Friday, March 6, 2009

Invisible Hits

In order to squeeze 30 years of Robyn Hitchcock into 31 days of March, I'm blogging in calendar time, so every day brings a new year. Today is 1983, which should be an "off day", because besides writing a few songs for Captain Sensible's Women And Captains First, Robyn Hitchcock didn't release anything in 1983.

1983 was the year that the Soft Boys Invisible Hits compilation came out. This was the first Soft Boys record I ever bought, mistakenly thinking it was a greatest hits collection, but it's actually a odds and sods collection of non-album tracks.

One of the biggest mistakes I've ever made was not picking it up on CD, since it's now out of print, and I can't seem to locate my LO. I thought I had a complete Soft Boys collection on vinyl, and I've located A Can Of Bees, and Underwater Moonlight and even Live From the Portland Arms, but no Invisible Hits. It's probably just been mis-filed. Luckily, someone has posted the entire album to youtube.

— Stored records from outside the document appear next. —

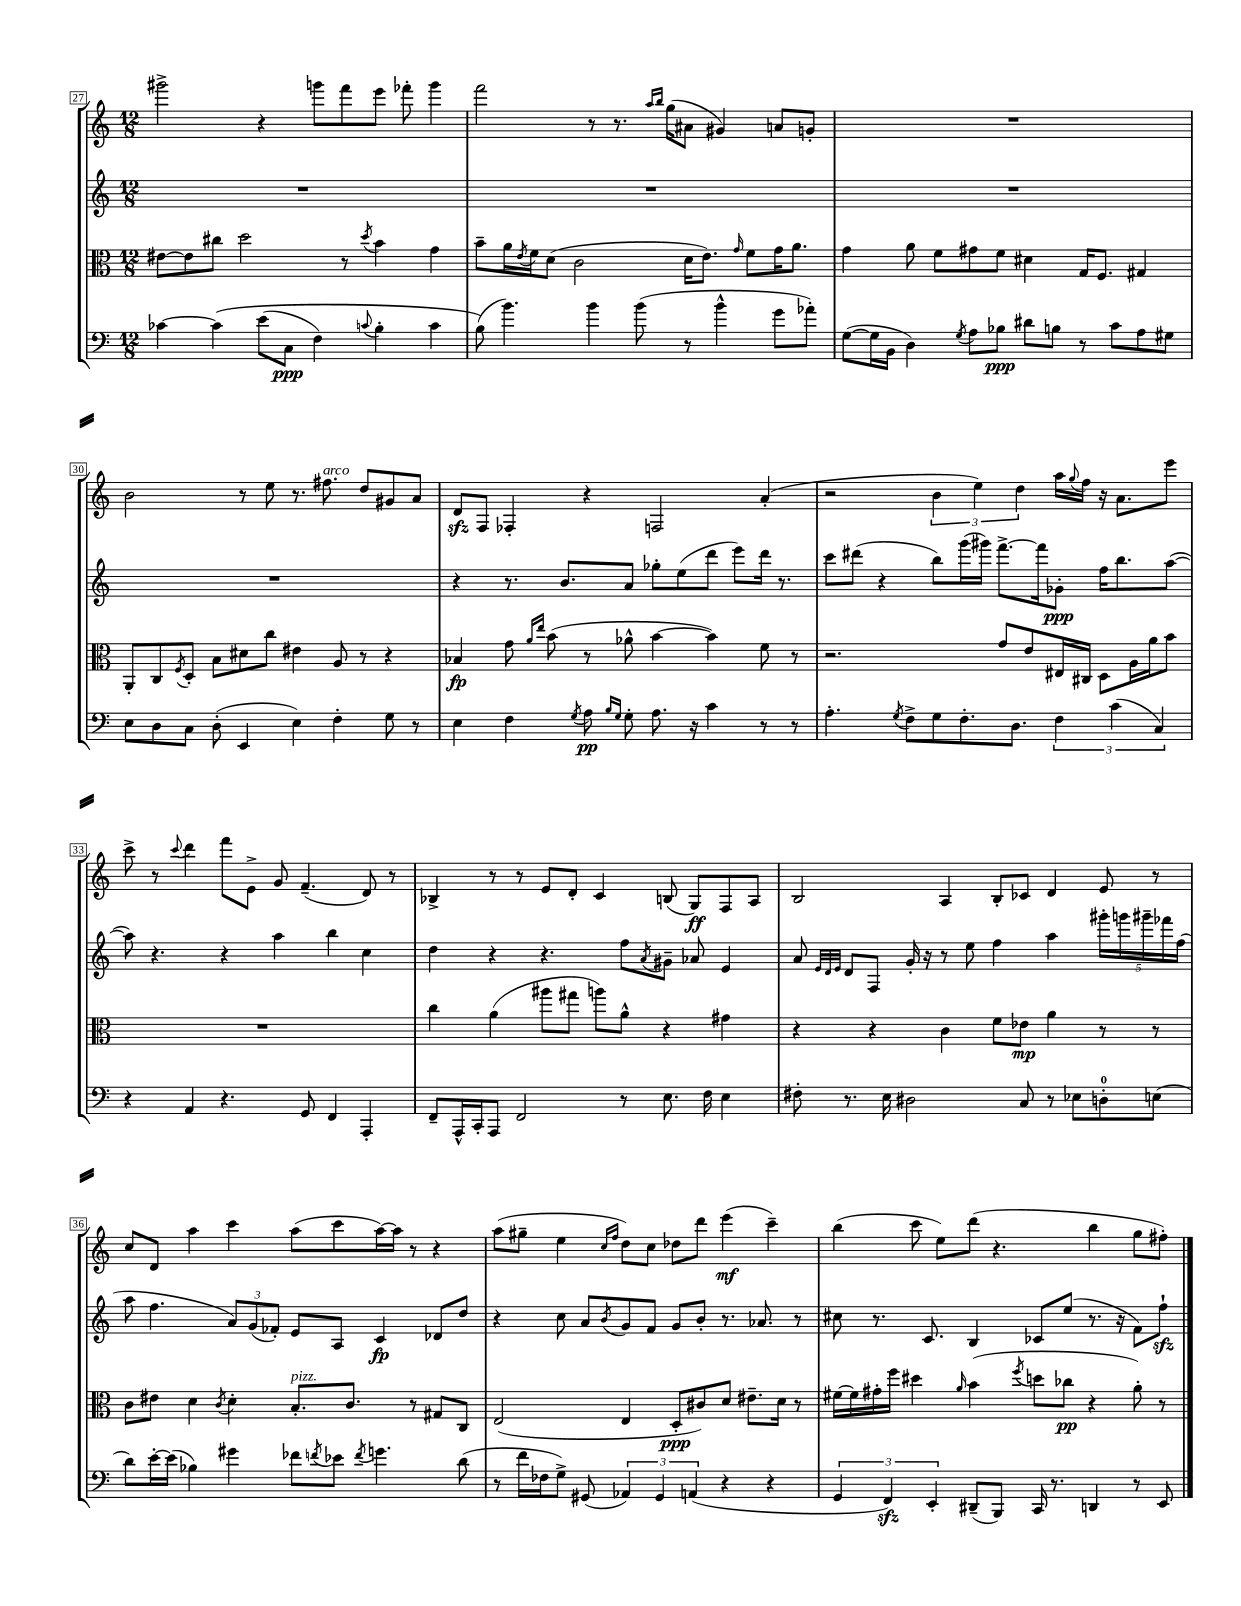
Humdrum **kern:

**kern	**kern	**kern	**kern
*staff4	*staff3	*staff2	*staff1
*clefF4	*clefC3	*clefG2	*clefG2
*k[]	*k[]	*k[]	*k[]
*M12/8	*M12/8	*M12/8	*M12/8
[4c-\	[8e#\L	1.r	2ggg#^\
.	8e#\]	.	.
&(4c-\]	8cc#\J	.	.
.	2dd\	.	.
(8e\L	.	.	4r
8C\J	.	.	.
4F\)	.	.	8ggg\L
.	8r	.	8fff\
8qqc/	8qdd/	.	.
4B'\	4b\	.	8eee\J
.	.	.	8fff-'\
4c\	4g\	.	4ggg\
=	=	=	=
(8B\&)	8b~\L	1.r	2fff\
4.b\)	16a\L	.	.
.	8qe/	.	.
.	16f\J	.	.
.	(8d\J	.	.
.	2c\	.	.
4b\	.	.	8r
.	.	.	8.r
(8b\	.	.	.
.	.	.	16qqaa/LL
.	.	.	16qqbb/JJ
.	.	.	(16gg\LK
8r	16d\LK	.	8a#\J
.	8.e\J)	.	.
4b^^\	.	.	4g#/)
.	16qqg/	.	.
.	8f\L	.	.
8g\L	16g\K	.	8a/L
.	8.a\J	.	.
8a-'\J)	.	.	8g'/J
=	=	=	=
([8G\L	4g\	1.r	1.r
16G\]L	.	.	.
16BB\JJ	.	.	.
4D\)	8a\	.	.
.	8f\L	.	.
8qG/	.	.	.
8A\L	8g#\	.	.
8B-\J	8f\J	.	.
8d#\L	4d#\	.	.
8B\J	.	.	.
8r	16G/LK	.	.
.	8.F/J	.	.
8c\L	.	.	.
8A\	4G#/	.	.
8G#\J	.	.	.
=	=	=	=
8E\L	8AA'/L	1.r	2b\
8D\	8C/	.	.
.	8qF/	.	.
8C\J	8D'/J	.	.
(8D'\	8B\L	.	.
4EE/	8d#\	.	8r
.	8cc\J	.	8ee\
4E\)	4e#\	.	8.r
.	.	.	8.ff#\
4F'\	8A/	.	.
.	8r	.	8dd/L
8G\	4r	.	8g#/
8r	.	.	8a/J
=	=	=	=
4E\	4B-/	4r	8d/L
.	.	.	8F/J
4F\	8g\	8.r	4F-'/
.	16qqa/LL	.	.
.	16qqee/JJ	.	.
.	(8b\	.	.
.	.	8.b/L	.
8qG/	.	.	.
8A\	8r	.	4r
16qqB/LL	.	.	.
16qqG/JJ	.	.	.
8G'\	8a-^^\	8a/J	.
8.A\	[4b\	8gg-'\L	2F/
.	.	(8ee\	.
16r	.	.	.
4c\	4b\])	8ddd\J	.
.	.	8eee\L)	.
8r	8f\	16ddd\Jk	(4a'/
.	.	8.r	.
8r	8r	.	.
=	=	=	=
4.A'\	2.r	8ccc\L	2r
.	.	(8ddd#\J	.
.	.	4r	.
8qG/	.	.	.
8F^\L	.	.	.
8G\	.	8bb\L)	6b\
8.F'\	.	(16ggg\L	.
.	.	.	6ee\)
.	.	16ggg#\JJ)	.
.	8g/L	[8.fff^\L	.
8.D\J	.	.	.
.	.	.	6dd\
.	8e/	.	.
.	.	16fff\]k	.
6F\	16E#/L	8g-'\J	16aa\LL
.	.	.	8qqgg/
.	16C#/JJ	.	16ff\JJ
.	8D\L	16ff\LK	16r
(6c\	.	.	.
.	.	8.bb\	8.a\L
.	16A\L	.	.
.	16a\J	.	.
6C/)	.	.	.
.	8b\J	([8aa\J	8eee\J
=	=	=	=
4r	1.r	8aa\])	8ccc^\
.	.	4.r	8r
.	.	.	8qqccc/
4AA/	.	.	4ddd\
4.r	.	4r	8fff\L
.	.	.	8e^\J
.	.	4aa\	8g/
8GG/	.	.	(4.f~/
4FF/	.	4bb\	.
4AAA'/	.	4cc\	8d/)
.	.	.	8r
=	=	=	=
8FF~/L	4cc\	4dd\	4B-^/
16AAA^^/L	.	.	.
16CC'/J	.	.	.
8AAA/J	(4a\	4r	8r
2FF/	.	.	8r
.	8aa#\L	4.r	8e/L
.	8gg#\J	.	8d'/J
.	8aa\L)	.	4c/
8r	8a^^\J	8ff\L	.
.	.	8qa/	.
8.E\	4r	8g#~\J	(8B/
.	.	8a-/	8G/L)
16F\	.	.	.
4E\	4g#\	4e/	8F/
.	.	.	8A/J
=	=	=	=
8F#'\	4r	8a/	2B/
.	.	32qqe/LLL	.
.	.	32qqd/	.
.	.	32qqe/JJJ	.
8.r	.	8d/L	.
.	4r	8F/J	.
16E\	.	.	.
2D#\	.	16g'/	.
.	.	16r	.
.	4c\	8r	4A/
.	.	8ee\	.
.	8f\L	4ff\	8B'/L
8C/	8e-\J	.	8c-/J
8r	4a\	4aa\	4d/
8E-\L	.	.	.
8D'\	8r	20ggg#'\LL	8e/
.	.	20ggg\	.
.	.	20ggg#~\	.
(8E\J	8r	.	8r
.	.	20fff-\	.
.	.	(20ff\JJ	.
=	=	=	=
8d\L)	8c\L	8aa\	8cc/L
[16e'\L	8e#\J	4.ff\	8d/J
(16e\]JJ	.	.	.
4B-\)	4d\	.	4aa\
.	8qc/	.	.
4g#\	4d'\	12a/L)	4ccc\
.	.	(12g/	.
.	.	12f-'/J)	.
8f-\L	8.B'/L	8e/L	(8aa\L
8qf/	.	.	.
8e-\J	.	8A/J	8ccc\
.	8.c/J	.	.
8qf/	.	.	.
4.g\	.	4c/	[16aa\L)
.	.	.	16aa\]JJ
.	8r	.	8r
.	8G#/L	8d-/L	4r
(8d\	8C/J	8dd/J	.
=	=	=	=
8r	(2E/	4r	(8aa\L
16f\LL	.	.	8gg#~\J
16F-\J	.	.	.
8G^\J)	.	8cc\	4ee\
(8GG#/	.	8a/L	.
.	.	.	16qqcc/LL
.	.	8qb/	16qqff/JJ
6AA-/)	4E/	8g/	8dd\L)
.	.	8f/J	8cc\J
6GG#/	.	.	.
.	8D'/L	8g/L	8dd-\L
(6AA/	.	.	.
.	8c#/)	8b'/J	8ddd\J
4r	8d/J	8.r	(4eee\
.	8.e#~\L	.	.
.	.	8.a-/	.
4r	.	.	4ccc~\)
.	16d\Jk	.	.
.	8r	8r	.
=	=	=	=
6GG/	[16f#\LL	8cc#\	(4bb\
.	16f#\]	.	.
.	16g#'\	8.r	.
6FF/)	.	.	.
.	16ff\JJ	.	.
.	4dd#\	.	8ccc\
.	.	8.c/	.
6EE'/	.	.	.
.	.	.	8ee\L)
.	16qqa/	.	.
(8DD#~/L	(4b\	4B/	(8ddd\J
8BBB/J)	.	.	4.r
.	8qff/	.	.
16CC/	8dd\L	8c-/L	.
8.r	.	.	.
.	8cc-\J	(8ee/J	.
4DD/	4r	8.r	4bb\
.	.	16r	.
8r	8a'\)	8f\L)	8gg\L
8EE/	8r	8ff`\J	8ff#'\J)
==	==	==	==
*-	*-	*-	*-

The songs on Invisible Hits range from the prehistoric days of the Soft Boys ("Wey Wey Hep Uh Hole" is one of their first songs) through the Underwater Moonlight era and the lost single "He's A Reptile". All the songs were previously unreleased, but one song ("When I Was A Kid") was recorded later on Groovy Decay.

This collection (and its companion Live From The Portland Arms cassette) showcase the Soft Boys at their loopiest, with lots of genre exercises the owe more to the Bonzo Dog Band than the Beatles. "Wey Wey Hep Uh Hole" sounds like a cross between Captain Beefheart and Spike Jones, "Have A Heart, Betty" is psychedelic barbershop, "He's a Reptile" is either a girl group homage or a nod to Motorhead, and "Rock & Roll Toilet" is the Soft Boys' punk song -- they even swap instruments to make it sound "punkier".

Live At The Portland Arms, a live tape that was reissued on vinyl in the late 80s but still hasn't come out on CD, documents a 1978 Soft Boys' acoustic/acapella show at the Portland Arms in Cambridge. They play a few of their own songs plus an assortment of wacky covers (everything from "In The Mood" to "All Shook Up", nothing that less than two decades old at the time) that would have made for a great evening's entertainment for everyone who decided to drop "down the pub" that night.